Problem to work on -
The answer is the full listing below, copied exactly, with its pictures omitted.

Dataset -
|---|

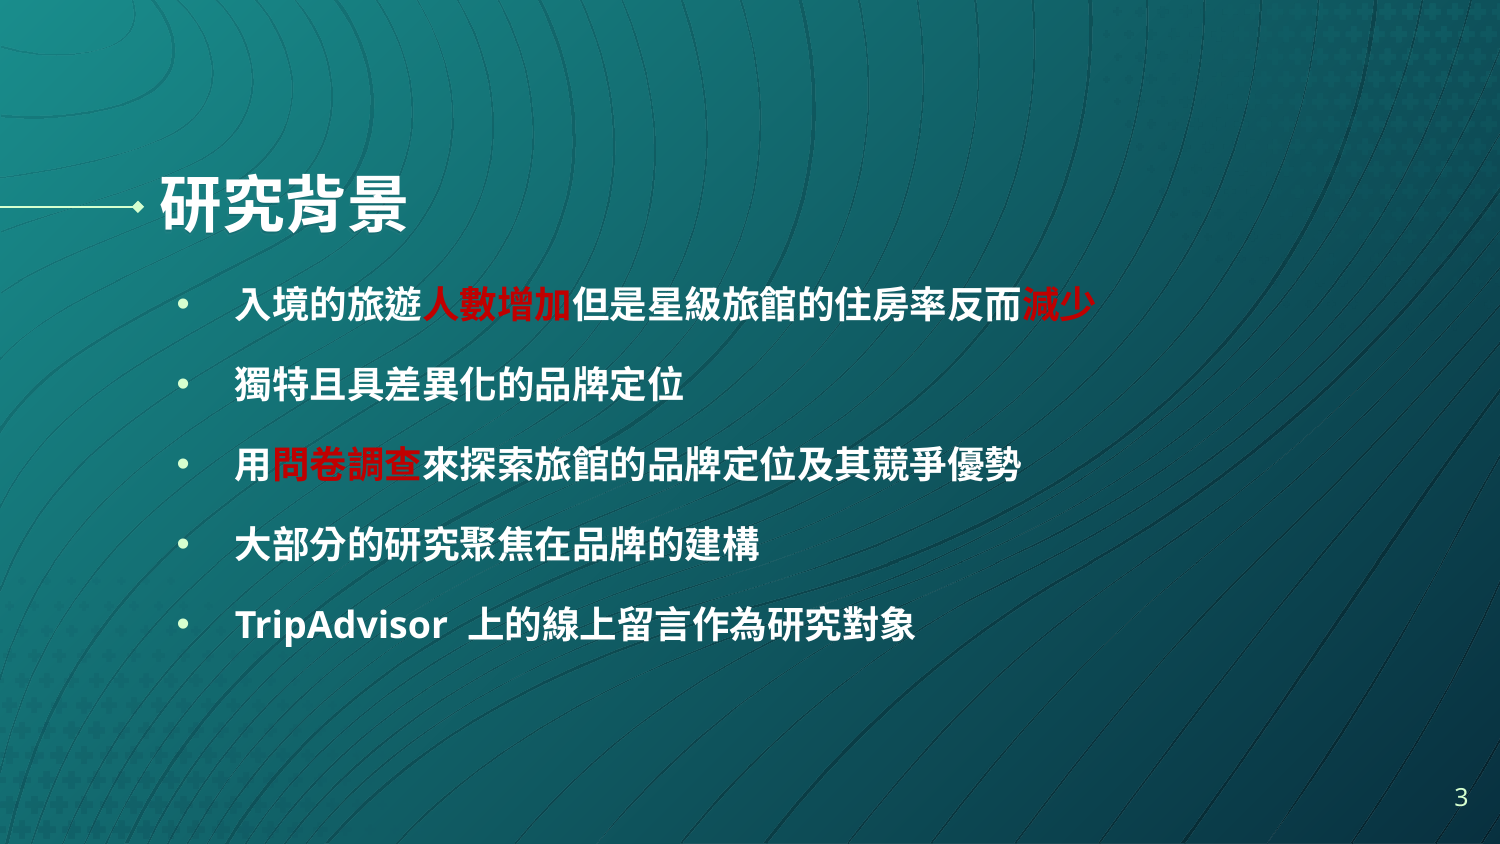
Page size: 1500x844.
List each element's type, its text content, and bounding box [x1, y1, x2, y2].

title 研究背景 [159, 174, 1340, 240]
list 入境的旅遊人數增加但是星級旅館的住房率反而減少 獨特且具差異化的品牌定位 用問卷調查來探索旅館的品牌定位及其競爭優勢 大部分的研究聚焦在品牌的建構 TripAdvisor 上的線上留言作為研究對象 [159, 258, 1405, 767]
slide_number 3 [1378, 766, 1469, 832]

|---|

Worked solution -
Page size: 1500x844.
List each element's type, its text content, and bounding box [x1, y1, x2, y2].

title 研究背景 [159, 174, 1340, 240]
list 入境的旅遊人數增加但是星級旅館的住房率反而減少 獨特且具差異化的品牌定位 用問卷調查來探索旅館的品牌定位及其競爭優勢 大部分的研究聚焦在品牌的建構 TripAdvisor 上的線上留言作為研究對象 [159, 258, 1405, 767]
slide_number 3 [1378, 766, 1469, 832]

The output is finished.